Instruction:
Whenever "GenerationSoftware" occurs in a line of the material, list that line.

Stored data:

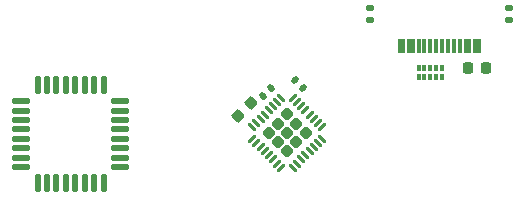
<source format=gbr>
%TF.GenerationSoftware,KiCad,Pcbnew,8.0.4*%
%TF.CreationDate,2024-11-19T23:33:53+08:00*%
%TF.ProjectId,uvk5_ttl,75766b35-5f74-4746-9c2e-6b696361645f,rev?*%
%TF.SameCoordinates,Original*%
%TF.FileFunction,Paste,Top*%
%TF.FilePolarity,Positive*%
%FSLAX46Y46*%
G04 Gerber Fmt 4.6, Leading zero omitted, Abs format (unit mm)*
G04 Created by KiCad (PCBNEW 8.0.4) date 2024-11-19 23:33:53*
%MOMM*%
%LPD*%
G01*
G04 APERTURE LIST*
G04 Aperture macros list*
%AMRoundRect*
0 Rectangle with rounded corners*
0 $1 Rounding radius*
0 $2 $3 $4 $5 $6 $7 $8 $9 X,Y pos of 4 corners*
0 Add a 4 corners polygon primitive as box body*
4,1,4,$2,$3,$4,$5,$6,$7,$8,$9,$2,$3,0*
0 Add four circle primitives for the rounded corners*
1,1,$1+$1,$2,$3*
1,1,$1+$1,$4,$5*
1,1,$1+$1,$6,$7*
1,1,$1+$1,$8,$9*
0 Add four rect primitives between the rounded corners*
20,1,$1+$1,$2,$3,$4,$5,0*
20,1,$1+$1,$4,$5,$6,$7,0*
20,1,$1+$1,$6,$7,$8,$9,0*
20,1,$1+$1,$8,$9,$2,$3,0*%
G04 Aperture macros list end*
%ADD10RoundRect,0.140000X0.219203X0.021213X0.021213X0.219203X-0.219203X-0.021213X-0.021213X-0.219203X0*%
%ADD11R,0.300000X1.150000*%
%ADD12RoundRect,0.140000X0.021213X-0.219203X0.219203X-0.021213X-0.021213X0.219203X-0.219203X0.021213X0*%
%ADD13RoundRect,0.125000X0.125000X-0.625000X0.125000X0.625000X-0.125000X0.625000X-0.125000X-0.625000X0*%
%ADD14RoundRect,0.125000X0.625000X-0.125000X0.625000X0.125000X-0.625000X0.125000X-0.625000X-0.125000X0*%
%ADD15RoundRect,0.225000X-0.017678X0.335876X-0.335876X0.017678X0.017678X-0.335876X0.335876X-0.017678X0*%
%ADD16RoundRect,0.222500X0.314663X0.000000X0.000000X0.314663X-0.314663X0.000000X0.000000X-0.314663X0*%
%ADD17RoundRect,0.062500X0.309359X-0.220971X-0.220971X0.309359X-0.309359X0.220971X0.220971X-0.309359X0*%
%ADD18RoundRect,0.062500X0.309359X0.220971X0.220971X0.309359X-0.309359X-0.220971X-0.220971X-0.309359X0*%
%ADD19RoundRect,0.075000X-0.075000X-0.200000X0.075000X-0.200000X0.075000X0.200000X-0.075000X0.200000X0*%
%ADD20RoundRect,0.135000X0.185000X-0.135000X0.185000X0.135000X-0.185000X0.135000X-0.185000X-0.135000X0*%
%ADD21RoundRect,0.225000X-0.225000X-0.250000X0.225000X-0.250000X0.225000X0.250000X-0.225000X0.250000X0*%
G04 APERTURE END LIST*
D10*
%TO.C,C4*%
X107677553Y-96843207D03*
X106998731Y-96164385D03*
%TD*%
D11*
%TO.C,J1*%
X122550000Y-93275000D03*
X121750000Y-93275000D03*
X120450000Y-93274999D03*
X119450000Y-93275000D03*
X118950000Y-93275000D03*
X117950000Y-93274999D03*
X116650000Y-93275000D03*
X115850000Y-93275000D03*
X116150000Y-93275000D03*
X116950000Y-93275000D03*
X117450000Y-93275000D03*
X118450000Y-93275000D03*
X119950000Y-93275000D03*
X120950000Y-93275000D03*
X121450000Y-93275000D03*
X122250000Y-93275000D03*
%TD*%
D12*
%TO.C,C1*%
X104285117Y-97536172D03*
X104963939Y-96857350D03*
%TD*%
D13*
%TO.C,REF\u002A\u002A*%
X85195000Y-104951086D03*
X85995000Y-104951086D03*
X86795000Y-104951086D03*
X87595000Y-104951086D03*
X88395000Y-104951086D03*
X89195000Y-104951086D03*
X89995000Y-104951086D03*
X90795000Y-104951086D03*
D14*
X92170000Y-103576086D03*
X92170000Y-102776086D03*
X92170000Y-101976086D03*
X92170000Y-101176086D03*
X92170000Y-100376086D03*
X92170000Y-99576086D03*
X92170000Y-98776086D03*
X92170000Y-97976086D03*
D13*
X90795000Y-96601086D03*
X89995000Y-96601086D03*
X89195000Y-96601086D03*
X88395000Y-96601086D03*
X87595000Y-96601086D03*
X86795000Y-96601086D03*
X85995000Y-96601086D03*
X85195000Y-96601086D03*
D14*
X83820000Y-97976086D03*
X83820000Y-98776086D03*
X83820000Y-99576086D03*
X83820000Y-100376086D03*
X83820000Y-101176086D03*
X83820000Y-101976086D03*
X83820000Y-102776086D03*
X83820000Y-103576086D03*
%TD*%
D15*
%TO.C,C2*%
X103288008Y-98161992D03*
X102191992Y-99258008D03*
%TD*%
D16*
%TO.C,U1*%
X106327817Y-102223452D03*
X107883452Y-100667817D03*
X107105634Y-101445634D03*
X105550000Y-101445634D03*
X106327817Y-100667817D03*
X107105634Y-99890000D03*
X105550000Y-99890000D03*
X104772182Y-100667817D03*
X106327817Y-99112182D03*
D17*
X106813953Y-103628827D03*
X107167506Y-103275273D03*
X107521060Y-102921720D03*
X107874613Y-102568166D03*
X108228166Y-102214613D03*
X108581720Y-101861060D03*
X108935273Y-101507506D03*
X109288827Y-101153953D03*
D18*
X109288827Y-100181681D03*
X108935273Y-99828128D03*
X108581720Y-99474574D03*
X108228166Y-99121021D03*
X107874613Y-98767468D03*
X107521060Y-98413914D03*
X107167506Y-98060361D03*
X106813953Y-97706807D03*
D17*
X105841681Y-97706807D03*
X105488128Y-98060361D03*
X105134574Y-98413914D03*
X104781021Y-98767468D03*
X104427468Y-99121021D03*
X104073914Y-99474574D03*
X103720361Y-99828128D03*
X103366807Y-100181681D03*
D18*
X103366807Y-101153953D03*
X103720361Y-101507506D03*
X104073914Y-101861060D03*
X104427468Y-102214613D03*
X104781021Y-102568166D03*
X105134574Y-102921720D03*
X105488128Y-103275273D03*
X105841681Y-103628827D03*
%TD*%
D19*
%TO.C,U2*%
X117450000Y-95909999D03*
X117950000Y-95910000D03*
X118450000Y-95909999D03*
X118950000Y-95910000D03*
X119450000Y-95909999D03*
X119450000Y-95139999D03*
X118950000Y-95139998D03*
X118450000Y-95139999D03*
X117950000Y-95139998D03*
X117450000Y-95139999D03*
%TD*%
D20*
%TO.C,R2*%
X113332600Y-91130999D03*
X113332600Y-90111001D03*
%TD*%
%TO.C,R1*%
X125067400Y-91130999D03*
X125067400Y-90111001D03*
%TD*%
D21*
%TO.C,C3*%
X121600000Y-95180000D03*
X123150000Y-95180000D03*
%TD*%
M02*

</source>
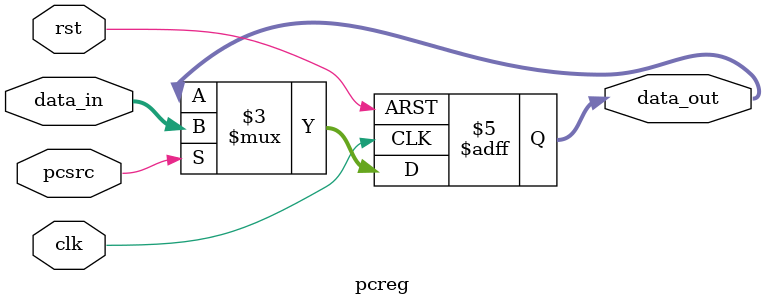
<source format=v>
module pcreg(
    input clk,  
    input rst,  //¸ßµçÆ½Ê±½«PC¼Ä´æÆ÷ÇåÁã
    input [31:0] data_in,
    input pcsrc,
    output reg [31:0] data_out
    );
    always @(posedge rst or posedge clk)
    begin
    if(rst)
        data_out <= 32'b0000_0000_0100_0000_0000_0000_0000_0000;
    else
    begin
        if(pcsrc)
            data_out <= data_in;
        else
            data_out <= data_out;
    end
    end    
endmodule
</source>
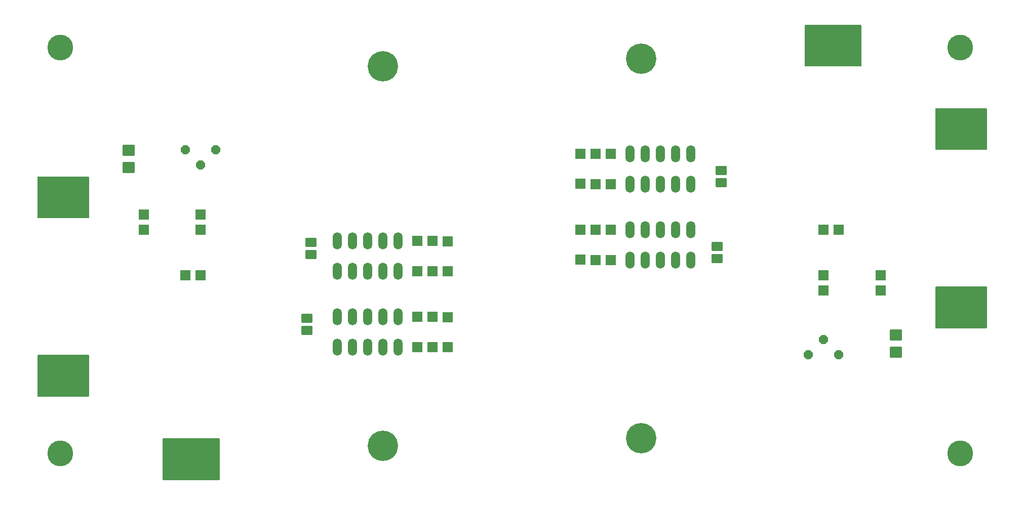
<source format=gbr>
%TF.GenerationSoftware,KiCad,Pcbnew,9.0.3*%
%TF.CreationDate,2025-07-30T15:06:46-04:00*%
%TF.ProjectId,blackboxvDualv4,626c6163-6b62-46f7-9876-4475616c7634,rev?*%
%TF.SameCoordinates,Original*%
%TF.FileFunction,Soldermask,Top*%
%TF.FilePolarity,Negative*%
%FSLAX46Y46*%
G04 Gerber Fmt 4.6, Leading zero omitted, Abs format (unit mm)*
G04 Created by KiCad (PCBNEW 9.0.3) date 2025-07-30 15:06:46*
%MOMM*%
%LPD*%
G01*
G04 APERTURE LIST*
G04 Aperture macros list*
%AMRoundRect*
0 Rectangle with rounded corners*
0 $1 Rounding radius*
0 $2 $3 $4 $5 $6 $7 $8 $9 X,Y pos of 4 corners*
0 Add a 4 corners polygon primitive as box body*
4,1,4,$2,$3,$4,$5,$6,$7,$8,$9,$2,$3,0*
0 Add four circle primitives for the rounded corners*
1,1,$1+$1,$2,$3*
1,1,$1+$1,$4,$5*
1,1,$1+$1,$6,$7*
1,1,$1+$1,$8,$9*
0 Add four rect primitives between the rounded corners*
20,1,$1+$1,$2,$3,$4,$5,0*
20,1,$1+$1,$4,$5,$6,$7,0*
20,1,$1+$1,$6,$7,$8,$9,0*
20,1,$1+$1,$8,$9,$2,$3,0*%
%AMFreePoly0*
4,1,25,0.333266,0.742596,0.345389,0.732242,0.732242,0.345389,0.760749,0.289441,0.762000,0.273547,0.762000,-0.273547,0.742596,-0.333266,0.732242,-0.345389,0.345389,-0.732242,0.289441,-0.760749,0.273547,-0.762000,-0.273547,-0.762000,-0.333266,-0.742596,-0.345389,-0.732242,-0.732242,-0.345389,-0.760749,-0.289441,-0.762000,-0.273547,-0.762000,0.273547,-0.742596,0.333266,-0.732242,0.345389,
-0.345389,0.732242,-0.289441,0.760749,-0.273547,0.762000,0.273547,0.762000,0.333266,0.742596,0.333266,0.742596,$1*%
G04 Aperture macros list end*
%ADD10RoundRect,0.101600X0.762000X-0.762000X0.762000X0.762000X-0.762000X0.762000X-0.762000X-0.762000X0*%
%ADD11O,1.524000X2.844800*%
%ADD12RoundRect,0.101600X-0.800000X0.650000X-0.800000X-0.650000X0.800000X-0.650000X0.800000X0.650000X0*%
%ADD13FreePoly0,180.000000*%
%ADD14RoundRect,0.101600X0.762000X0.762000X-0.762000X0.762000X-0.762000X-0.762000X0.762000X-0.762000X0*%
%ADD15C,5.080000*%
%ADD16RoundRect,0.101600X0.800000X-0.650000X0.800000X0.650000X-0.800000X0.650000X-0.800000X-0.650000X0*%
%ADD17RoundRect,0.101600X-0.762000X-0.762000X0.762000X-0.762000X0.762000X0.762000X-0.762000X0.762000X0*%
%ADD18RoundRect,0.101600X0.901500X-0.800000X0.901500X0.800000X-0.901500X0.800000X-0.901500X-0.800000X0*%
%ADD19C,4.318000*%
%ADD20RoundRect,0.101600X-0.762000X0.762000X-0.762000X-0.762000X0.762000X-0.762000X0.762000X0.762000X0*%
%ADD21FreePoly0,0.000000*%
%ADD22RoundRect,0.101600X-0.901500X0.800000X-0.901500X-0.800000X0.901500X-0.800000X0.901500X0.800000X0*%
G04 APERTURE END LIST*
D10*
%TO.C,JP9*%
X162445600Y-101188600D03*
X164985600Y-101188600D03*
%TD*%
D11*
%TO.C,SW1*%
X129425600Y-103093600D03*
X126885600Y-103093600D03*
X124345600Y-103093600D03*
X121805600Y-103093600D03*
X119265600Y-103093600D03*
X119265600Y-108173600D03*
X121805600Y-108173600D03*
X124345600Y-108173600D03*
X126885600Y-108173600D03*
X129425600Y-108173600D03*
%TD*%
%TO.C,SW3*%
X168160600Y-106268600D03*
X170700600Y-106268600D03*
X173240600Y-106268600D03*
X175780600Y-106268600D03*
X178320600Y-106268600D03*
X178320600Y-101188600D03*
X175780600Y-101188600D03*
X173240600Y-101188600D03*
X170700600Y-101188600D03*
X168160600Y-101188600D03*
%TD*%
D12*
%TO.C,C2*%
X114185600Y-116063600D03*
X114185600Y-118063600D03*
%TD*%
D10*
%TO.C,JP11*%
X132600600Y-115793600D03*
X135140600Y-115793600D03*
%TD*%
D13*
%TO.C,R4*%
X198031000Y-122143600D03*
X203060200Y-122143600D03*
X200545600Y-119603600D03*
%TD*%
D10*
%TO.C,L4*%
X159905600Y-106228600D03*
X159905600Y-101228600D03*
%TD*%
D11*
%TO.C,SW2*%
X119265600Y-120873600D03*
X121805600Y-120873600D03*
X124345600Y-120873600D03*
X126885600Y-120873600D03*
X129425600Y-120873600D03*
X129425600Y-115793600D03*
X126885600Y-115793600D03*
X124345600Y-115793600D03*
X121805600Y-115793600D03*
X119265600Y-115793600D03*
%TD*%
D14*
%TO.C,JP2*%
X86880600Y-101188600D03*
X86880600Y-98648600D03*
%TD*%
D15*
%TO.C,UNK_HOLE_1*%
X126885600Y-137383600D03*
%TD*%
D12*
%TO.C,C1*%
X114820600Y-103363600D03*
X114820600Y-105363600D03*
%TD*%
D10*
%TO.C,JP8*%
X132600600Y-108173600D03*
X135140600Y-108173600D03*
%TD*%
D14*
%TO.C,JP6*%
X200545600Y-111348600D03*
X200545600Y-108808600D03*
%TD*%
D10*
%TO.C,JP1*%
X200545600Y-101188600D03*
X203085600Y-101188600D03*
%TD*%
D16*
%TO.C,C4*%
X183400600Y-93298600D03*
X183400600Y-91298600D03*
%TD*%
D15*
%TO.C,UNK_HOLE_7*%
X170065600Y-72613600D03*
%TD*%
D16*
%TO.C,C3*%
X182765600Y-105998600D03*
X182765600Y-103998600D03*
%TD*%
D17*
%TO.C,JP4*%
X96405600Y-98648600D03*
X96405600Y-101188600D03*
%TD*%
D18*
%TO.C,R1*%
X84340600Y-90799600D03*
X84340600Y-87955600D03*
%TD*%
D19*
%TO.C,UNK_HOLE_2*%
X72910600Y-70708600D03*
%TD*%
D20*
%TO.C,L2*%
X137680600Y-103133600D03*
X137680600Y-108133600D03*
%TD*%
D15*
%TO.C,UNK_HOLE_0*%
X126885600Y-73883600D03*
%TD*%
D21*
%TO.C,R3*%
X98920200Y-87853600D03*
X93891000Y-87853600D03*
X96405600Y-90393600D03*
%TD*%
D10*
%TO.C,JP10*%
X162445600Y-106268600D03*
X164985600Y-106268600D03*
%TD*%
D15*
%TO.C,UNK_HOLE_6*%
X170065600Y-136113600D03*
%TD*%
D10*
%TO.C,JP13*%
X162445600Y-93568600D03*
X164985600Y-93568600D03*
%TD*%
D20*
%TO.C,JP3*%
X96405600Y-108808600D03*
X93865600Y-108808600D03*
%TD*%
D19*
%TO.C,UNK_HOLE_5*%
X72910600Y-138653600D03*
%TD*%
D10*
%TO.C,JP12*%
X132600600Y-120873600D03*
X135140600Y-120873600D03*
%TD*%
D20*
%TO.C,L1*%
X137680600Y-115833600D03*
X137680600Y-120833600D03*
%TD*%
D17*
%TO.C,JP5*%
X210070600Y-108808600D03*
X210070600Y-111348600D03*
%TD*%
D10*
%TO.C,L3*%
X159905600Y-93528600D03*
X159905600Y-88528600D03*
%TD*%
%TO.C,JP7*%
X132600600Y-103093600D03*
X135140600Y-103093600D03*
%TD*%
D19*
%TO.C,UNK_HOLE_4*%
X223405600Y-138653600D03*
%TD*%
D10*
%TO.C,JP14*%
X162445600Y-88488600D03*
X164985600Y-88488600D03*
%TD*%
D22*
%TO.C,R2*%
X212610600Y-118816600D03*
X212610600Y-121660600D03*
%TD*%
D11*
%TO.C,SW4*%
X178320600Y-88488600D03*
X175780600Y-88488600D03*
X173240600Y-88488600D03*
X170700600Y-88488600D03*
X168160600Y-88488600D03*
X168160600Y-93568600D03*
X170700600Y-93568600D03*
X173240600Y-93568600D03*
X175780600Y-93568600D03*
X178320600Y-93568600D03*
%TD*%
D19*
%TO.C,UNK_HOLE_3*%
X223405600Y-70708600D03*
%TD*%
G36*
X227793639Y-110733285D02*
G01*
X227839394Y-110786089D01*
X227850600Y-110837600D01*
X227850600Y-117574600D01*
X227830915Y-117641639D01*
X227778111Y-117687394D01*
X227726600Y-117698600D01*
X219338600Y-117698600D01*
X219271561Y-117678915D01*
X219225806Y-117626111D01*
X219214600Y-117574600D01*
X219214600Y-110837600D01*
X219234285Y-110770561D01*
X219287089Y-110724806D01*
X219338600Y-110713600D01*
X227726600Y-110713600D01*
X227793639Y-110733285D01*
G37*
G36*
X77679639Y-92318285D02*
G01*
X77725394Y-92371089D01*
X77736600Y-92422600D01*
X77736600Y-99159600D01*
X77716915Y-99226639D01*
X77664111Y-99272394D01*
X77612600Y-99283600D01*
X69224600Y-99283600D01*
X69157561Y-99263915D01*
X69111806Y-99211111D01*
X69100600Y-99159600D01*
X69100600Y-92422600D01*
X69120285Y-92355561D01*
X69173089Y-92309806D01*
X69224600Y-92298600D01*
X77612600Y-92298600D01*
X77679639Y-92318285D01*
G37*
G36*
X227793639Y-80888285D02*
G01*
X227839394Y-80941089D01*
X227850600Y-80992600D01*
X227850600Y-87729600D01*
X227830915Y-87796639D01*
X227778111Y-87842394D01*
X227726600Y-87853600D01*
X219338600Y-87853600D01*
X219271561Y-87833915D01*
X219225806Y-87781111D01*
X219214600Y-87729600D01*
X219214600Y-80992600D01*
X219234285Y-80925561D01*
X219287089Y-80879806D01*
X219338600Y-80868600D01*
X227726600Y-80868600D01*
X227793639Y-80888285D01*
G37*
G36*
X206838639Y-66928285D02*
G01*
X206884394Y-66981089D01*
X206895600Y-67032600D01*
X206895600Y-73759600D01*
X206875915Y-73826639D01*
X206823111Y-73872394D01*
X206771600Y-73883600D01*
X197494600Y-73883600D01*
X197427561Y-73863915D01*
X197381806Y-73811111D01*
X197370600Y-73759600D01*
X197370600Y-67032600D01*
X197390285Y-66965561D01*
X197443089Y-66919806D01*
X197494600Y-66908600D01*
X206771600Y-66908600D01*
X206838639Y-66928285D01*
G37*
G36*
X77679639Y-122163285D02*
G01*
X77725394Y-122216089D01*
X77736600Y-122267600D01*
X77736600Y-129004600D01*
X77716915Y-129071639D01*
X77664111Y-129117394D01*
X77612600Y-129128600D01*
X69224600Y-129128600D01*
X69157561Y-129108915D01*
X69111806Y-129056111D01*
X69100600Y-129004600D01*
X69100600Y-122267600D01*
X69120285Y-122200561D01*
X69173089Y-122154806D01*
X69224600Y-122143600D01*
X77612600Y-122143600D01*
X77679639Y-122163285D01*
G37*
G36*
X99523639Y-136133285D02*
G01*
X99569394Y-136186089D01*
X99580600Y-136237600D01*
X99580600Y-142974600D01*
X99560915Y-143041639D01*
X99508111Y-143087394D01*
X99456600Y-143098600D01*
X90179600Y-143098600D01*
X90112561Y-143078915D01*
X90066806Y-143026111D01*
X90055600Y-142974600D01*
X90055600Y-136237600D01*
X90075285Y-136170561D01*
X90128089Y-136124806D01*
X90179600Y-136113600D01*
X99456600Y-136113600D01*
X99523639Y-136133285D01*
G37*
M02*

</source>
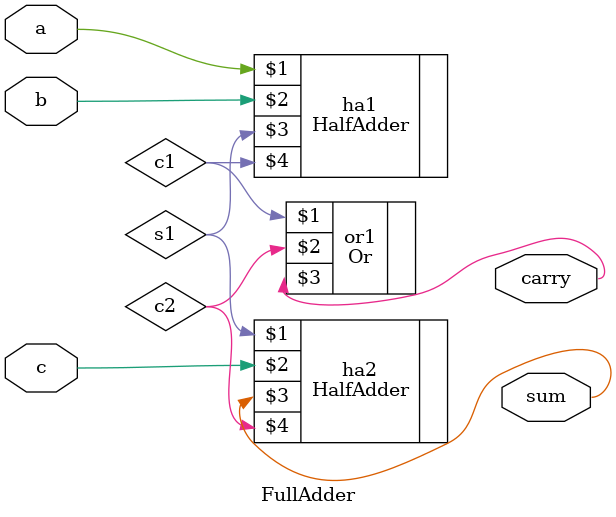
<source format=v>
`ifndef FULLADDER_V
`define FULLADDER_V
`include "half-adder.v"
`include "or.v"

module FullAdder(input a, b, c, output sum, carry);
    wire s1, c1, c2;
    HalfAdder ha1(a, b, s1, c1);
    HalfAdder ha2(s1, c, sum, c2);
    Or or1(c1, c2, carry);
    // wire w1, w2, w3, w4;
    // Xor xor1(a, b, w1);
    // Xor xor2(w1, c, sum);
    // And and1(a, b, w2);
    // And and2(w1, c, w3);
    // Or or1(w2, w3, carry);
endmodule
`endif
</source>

Final answer:
%TF.GenerationSoftware,KiCad,Pcbnew,8.0.4*%
%TF.GenerationSoftware,KiCad,Pcbnew,9.0.3*%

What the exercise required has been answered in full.